NTSB investigating close call between jetliner and cargo plane at Anchorage airport

By George Tibbits, AP
Friday, May 28, 2010

Jetliner, cargo plane in near miss at Anchorage

ANCHORAGE, Alaska — The National Transportation Safety Board said Friday it is investigating how a US Airways passenger jet flew within a third of a mile of a cargo plane at Anchorage’s airport after the airliner’s crew refused to make a turn they said would “put their flight in direct conflict” with the departing cargo jet.

The near-collision occurred at about 12:10 a.m. May 21, when US Airways Flight 140, arriving from Phoenix, missed an approach and was turning to make a second landing try, the federal agency said in a news release. The plane with 138 people on board came within an estimated 100 feet vertically and one-third of a mile horizontally of the departing Cargolux Boeing 747-400, which was bound for Chicago.

“It’s a very, very serious loss of separation in controlled airspace,” Federal Aviation Administration spokesman Mike Fergus said Friday.

Fergus said the NTSB is in charge of the investigation and “it’s not my place to speculate as to causes,” but two of the possibilities were pilot or controller error and “they both will be looked at very thoroughly.”

The NTSB said a Washington, D.C.-based air traffic control specialist will begin an investigation in Anchorage next week. NTSB spokeswoman Bridget Ann Serchak said the agency would not comment on possible causes until it can determine the facts.

The southern end of a runway at Ted Stevens Anchorage International Airport lies near the western end of another runway. The US Airways Airbus A319 was trying to land from the north when its pilots began a missed approach procedure because of tail winds, the NTSB said. The tower controller told the crew to turn right and watch for the Cargolux plane taking off to the west, then instructed the jetliner to continue to turn and climb to 3,000 feet.

“The A319 crew refused the right turn because the turn would have put their flight in direct conflict with the B747,” the NTSB said.

The US Airways crew then complied with a command to descend and was clear of the conflict at an altitude of about 1,700 feet. Visibility at the time was about 10 miles, the agency said.

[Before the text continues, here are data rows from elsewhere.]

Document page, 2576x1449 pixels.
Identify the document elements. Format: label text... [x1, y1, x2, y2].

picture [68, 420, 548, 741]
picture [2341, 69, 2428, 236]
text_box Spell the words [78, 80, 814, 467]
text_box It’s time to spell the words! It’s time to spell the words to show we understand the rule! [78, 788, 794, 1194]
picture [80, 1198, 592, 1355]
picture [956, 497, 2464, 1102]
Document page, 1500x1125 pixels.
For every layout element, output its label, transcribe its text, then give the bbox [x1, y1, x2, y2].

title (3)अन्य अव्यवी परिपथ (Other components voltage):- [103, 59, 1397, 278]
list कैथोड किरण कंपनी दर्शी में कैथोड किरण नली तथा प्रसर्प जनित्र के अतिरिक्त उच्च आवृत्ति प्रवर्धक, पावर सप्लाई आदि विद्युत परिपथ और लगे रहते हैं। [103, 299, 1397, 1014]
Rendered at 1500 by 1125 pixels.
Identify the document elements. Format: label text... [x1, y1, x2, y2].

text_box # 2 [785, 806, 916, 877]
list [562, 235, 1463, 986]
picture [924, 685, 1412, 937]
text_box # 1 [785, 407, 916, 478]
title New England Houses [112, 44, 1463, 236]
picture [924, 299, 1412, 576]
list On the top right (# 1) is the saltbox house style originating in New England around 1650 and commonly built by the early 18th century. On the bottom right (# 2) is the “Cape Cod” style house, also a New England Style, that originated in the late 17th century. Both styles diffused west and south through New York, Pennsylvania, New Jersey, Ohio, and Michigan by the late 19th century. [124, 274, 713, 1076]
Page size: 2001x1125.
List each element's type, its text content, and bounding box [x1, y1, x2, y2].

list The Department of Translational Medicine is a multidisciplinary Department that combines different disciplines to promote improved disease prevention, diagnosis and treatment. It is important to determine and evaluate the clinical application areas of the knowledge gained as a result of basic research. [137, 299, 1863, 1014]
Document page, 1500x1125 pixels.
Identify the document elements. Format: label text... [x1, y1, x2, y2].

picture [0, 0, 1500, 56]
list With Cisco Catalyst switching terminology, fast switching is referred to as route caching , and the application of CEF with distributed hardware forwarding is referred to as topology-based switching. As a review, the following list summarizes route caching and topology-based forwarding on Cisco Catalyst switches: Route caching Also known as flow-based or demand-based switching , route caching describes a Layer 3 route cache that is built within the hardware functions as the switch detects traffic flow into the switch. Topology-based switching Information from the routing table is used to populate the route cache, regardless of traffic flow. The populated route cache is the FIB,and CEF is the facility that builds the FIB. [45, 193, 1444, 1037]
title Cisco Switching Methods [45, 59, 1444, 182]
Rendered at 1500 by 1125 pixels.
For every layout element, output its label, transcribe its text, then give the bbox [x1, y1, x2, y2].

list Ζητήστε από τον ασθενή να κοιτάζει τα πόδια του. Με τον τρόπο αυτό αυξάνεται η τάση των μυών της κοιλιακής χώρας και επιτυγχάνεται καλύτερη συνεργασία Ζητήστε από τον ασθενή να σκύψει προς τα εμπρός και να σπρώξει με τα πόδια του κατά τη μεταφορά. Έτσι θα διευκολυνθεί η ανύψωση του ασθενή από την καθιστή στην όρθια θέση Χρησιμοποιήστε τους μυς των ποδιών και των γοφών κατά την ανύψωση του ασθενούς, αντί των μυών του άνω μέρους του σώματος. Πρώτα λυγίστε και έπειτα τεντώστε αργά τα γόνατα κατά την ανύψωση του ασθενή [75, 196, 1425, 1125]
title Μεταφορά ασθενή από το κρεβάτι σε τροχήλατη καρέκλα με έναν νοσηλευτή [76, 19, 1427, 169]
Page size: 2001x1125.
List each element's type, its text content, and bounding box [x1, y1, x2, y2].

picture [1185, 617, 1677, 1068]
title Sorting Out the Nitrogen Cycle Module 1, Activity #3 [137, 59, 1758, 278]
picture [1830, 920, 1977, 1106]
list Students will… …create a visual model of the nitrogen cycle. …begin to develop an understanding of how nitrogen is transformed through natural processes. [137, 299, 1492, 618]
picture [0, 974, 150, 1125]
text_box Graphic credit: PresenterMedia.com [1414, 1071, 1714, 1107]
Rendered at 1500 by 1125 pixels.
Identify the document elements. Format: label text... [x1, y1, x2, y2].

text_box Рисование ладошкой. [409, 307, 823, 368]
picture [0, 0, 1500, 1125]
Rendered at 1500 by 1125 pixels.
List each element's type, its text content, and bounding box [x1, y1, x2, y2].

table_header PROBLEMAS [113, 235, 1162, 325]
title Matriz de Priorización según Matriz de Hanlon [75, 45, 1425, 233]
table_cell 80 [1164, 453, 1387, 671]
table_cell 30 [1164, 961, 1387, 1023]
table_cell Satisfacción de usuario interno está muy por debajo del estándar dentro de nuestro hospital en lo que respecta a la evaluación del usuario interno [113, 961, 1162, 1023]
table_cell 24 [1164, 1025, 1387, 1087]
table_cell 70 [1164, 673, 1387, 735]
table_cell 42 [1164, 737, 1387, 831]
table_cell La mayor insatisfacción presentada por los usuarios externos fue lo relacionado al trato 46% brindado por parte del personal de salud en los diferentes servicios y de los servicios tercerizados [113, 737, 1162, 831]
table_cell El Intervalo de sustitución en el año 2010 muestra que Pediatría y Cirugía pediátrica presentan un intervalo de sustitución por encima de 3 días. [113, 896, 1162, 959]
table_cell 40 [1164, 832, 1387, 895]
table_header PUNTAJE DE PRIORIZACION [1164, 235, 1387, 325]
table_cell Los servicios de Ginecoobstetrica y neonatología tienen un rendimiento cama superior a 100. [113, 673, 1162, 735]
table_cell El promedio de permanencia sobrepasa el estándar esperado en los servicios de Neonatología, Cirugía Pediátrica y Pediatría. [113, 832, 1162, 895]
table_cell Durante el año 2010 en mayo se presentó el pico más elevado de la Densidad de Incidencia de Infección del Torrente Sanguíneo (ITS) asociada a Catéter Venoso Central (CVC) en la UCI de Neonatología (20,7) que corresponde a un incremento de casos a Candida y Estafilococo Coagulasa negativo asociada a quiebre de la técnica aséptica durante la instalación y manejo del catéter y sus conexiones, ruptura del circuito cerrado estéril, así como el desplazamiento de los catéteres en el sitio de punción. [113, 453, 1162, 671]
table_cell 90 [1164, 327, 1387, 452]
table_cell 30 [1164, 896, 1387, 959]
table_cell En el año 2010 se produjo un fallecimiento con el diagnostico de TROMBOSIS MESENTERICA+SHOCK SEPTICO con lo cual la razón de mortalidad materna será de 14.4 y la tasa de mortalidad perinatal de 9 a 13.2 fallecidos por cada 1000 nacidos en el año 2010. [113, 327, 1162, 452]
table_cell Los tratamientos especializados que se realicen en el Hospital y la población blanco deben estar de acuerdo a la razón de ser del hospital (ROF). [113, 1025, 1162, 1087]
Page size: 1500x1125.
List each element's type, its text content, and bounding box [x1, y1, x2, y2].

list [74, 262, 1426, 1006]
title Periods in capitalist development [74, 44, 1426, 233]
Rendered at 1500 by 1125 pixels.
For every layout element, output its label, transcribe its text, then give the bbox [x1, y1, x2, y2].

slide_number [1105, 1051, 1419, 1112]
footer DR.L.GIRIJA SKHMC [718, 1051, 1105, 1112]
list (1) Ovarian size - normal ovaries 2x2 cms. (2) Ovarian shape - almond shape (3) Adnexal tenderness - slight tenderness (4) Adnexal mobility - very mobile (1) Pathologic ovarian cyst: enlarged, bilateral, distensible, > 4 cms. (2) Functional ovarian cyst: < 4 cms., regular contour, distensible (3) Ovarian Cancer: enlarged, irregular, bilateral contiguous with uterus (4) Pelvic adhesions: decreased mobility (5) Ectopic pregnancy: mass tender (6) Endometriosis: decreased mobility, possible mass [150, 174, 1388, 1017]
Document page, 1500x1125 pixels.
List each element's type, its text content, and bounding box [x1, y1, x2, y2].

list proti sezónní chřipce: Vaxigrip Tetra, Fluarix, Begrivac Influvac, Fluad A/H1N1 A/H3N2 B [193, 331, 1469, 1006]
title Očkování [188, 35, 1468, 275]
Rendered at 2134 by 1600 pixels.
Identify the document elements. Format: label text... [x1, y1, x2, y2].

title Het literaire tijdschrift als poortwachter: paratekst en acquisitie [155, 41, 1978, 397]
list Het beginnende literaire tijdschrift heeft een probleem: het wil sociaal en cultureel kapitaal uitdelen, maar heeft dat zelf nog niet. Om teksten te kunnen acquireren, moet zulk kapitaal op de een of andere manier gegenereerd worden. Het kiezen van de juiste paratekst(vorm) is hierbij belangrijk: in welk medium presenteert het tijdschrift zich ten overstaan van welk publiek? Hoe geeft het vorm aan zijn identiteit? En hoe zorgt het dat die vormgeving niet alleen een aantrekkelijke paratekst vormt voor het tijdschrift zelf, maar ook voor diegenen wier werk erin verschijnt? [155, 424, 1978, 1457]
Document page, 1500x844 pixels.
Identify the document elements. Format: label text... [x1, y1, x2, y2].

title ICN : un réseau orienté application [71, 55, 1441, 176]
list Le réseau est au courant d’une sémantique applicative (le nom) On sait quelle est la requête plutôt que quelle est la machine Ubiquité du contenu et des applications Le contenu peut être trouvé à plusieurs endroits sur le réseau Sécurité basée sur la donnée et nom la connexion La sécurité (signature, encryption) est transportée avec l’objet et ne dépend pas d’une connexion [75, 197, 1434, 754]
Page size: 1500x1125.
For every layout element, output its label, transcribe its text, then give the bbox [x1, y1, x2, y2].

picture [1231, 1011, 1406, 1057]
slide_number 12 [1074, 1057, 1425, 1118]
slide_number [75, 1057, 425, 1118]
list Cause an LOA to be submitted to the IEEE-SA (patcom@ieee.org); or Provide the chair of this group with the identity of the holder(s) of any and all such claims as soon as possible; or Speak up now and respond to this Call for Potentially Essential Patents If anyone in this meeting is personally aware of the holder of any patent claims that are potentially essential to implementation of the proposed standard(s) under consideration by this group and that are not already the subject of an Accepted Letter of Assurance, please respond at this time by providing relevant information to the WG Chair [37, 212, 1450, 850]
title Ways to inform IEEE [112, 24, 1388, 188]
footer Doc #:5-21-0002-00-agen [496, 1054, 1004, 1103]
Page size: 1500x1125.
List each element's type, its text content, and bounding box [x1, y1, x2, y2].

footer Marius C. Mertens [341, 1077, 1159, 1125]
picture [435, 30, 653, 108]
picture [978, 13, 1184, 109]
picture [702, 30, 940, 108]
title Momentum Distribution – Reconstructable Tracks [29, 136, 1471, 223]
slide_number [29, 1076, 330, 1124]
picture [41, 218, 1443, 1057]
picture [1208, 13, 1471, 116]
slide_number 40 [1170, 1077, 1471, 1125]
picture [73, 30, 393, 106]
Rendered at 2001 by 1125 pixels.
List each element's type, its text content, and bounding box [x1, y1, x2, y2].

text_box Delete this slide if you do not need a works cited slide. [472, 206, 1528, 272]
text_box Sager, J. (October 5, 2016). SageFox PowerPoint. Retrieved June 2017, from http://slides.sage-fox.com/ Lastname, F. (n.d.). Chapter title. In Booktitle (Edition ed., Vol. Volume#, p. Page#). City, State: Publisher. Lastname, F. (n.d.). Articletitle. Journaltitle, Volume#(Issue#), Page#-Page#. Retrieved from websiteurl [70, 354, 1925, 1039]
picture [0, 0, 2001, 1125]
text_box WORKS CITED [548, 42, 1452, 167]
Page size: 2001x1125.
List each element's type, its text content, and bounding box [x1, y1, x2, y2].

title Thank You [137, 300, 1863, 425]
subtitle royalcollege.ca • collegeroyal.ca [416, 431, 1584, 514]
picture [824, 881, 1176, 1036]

Officials at the U.S. office of Luxembourg-based Cargolux could not immediately be reached by phone. Morgan Durrant, a spokesman for US Airways Group Inc., would say only that the Tempe, Ariz.-based carrier was cooperating with the NTSB.

John Parrott, manager of the Anchorage airport, said he had not heard of the incident Friday.

“I’m a little puzzled that it has somehow been reported as a midair but wasn’t the talk of the airport,” he said.

The incident is the latest in a spate of close calls around major airports that have safety officials concerned.

In April, a Southwest Airlines Co. flight taking off from Houston’s William P. Hobby Airport came within 125 feet of a news helicopter. The same month, a small private plane and a Southwest Boeing 737 came within 200 feet of each other when an air traffic controller at Bob Hope Airport in Burbank in misjudged the spacing between the planes.

In February, another Southwest jet descending toward the Burbank airport took evasive action to avoid colliding with a small plane.

NTSB Chairman Deborah Hersman in December criticized the FAA for failing to act on long-standing safety recommendations aimed at preventing such incidents.